Zhang Yu, Niu Tianhua, Liu Jun S
Department of Statistics, Harvard University, Cambridge, MA 02138, USA.
Am J Hum Genet. 2006 Aug;79(2):313-22. doi: 10.1086/506276. Epub 2006 Jun 28.
Haplotype inference from phase-ambiguous multilocus genotype data is an important task for both disease-gene mapping and studies of human evolution. We report a novel haplotype-inference method based on a coalescence-guided hierarchical Bayes model. In this model, a hierarchical structure is imposed on the prior haplotype frequency distributions to capture the similarities among modern-day haplotypes attributable to their common ancestry.
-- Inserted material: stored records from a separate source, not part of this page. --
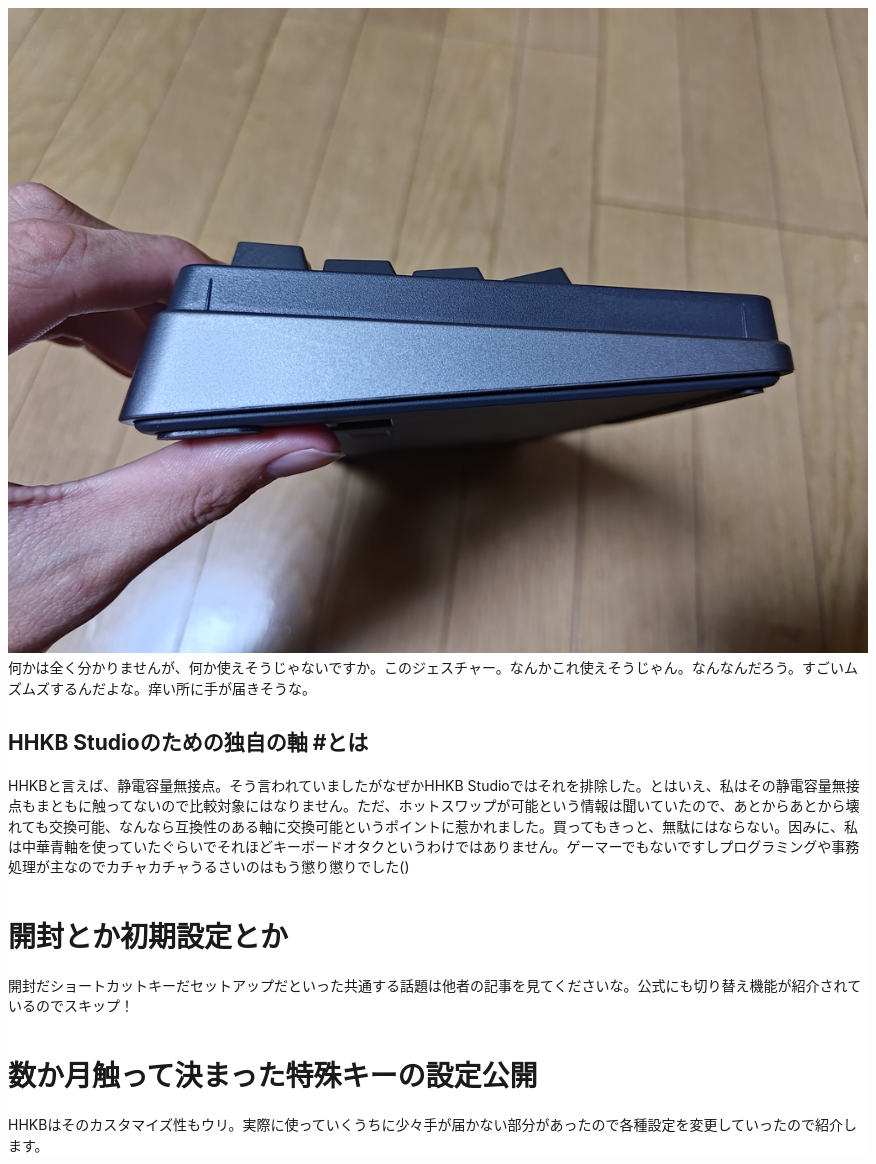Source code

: ![](./P_20240806_222020.jpg)
何かは全く分かりませんが、何か使えそうじゃないですか。このジェスチャー。なんかこれ使えそうじゃん。なんなんだろう。すごいムズムズするんだよな。痒い所に手が届きそうな。

## HHKB Studioのための独自の軸 #とは

HHKBと言えば、静電容量無接点。そう言われていましたがなぜかHHKB Studioではそれを排除した。とはいえ、私はその静電容量無接点もまともに触ってないので比較対象にはなりません。ただ、ホットスワップが可能という情報は聞いていたので、あとからあとから壊れても交換可能、なんなら互換性のある軸に交換可能というポイントに惹かれました。買ってもきっと、無駄にはならない。因みに、私は中華青軸を使っていたぐらいでそれほどキーボードオタクというわけではありません。ゲーマーでもないですしプログラミングや事務処理が主なのでカチャカチャうるさいのはもう懲り懲りでした()

# 開封とか初期設定とか

開封だショートカットキーだセットアップだといった共通する話題は他者の記事を見てくださいな。公式にも切り替え機能が紹介されているのでスキップ！

# 数か月触って決まった特殊キーの設定公開

HHKBはそのカスタマイズ性もウリ。実際に使っていくうちに少々手が届かない部分があったので各種設定を変更していったので紹介します。
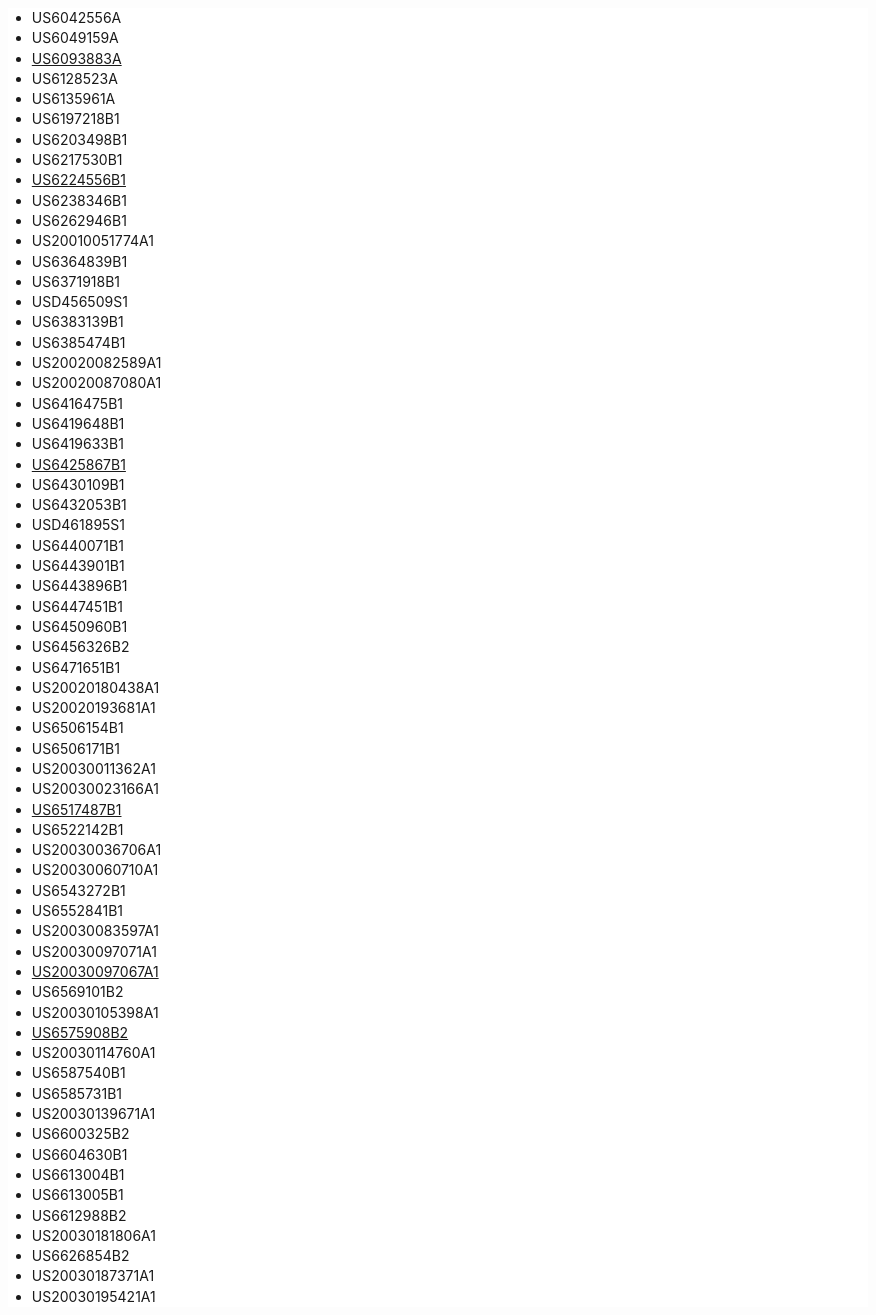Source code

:  * US6042556A
 * US6049159A
 * [US6093883A](US6093883A.md)
 * US6128523A
 * US6135961A
 * US6197218B1
 * US6203498B1
 * US6217530B1
 * [US6224556B1](US6224556B1.md)
 * US6238346B1
 * US6262946B1
 * US20010051774A1
 * US6364839B1
 * US6371918B1
 * USD456509S1
 * US6383139B1
 * US6385474B1
 * US20020082589A1
 * US20020087080A1
 * US6416475B1
 * US6419648B1
 * US6419633B1
 * [US6425867B1](US6425867B1.md)
 * US6430109B1
 * US6432053B1
 * USD461895S1
 * US6440071B1
 * US6443901B1
 * US6443896B1
 * US6447451B1
 * US6450960B1
 * US6456326B2
 * US6471651B1
 * US20020180438A1
 * US20020193681A1
 * US6506154B1
 * US6506171B1
 * US20030011362A1
 * US20030023166A1
 * [US6517487B1](US6517487B1.md)
 * US6522142B1
 * US20030036706A1
 * US20030060710A1
 * US6543272B1
 * US6552841B1
 * US20030083597A1
 * US20030097071A1
 * [US20030097067A1](US20030097067A1.md)
 * US6569101B2
 * US20030105398A1
 * [US6575908B2](US6575908B2.md)
 * US20030114760A1
 * US6587540B1
 * US6585731B1
 * US20030139671A1
 * US6600325B2
 * US6604630B1
 * US6613004B1
 * US6613005B1
 * US6612988B2
 * US20030181806A1
 * US6626854B2
 * US20030187371A1
 * US20030195421A1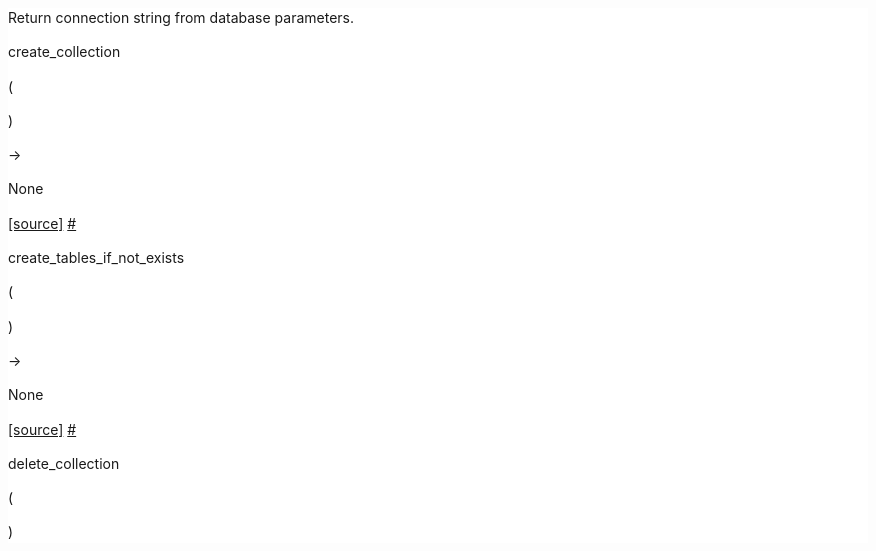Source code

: 

 Return connection string from database parameters.
 








 create_collection
 


 (
 

 )
 


 →
 


 None
 


[[source]](../../_modules/langchain/vectorstores/analyticdb#AnalyticDB.create_collection)
[#](#langchain.vectorstores.AnalyticDB.create_collection "Permalink to this definition") 








 create_tables_if_not_exists
 


 (
 

 )
 


 →
 


 None
 


[[source]](../../_modules/langchain/vectorstores/analyticdb#AnalyticDB.create_tables_if_not_exists)
[#](#langchain.vectorstores.AnalyticDB.create_tables_if_not_exists "Permalink to this definition") 








 delete_collection
 


 (
 

 )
As a consequence, the model both allows distinct haplotypes to have different a priori probabilities according to the inferred hierarchical ancestral structure and results in a proper joint posterior distribution for all the parameters of interest. A Markov chain-Monte Carlo scheme is designed to draw from this posterior distribution. By using coalescence-based simulation and empirically generated data sets (Whitehead Institute's inflammatory bowel disease data sets and HapMap data sets), we demonstrate the merits of the new method in comparison with HAPLOTYPER and PHASE, with or without the presence of recombination hotspots and missing genotypes.
从相位模糊的多位点基因型数据中推断单倍型,对于疾病基因定位和人类进化研究而言都是一项重要任务。我们报告了一种基于合并引导的分层贝叶斯模型的新型单倍型推断方法。在该模型中,先验单倍型频率分布上施加了一种分层结构,以捕捉现代单倍型因其共同祖先而具有的相似性。因此,该模型既允许不同的单倍型根据推断出的分层祖先结构具有不同的先验概率,又能为所有感兴趣的参数产生合适的联合后验分布。设计了一种马尔可夫链蒙特卡罗方案来从这个后验分布中抽样。通过使用基于合并的模拟和经验生成的数据集(怀特黑德研究所的炎症性肠病数据集和HapMap数据集),我们展示了新方法相对于HAPLOTYPER和PHASE的优点,无论是否存在重组热点和缺失基因型。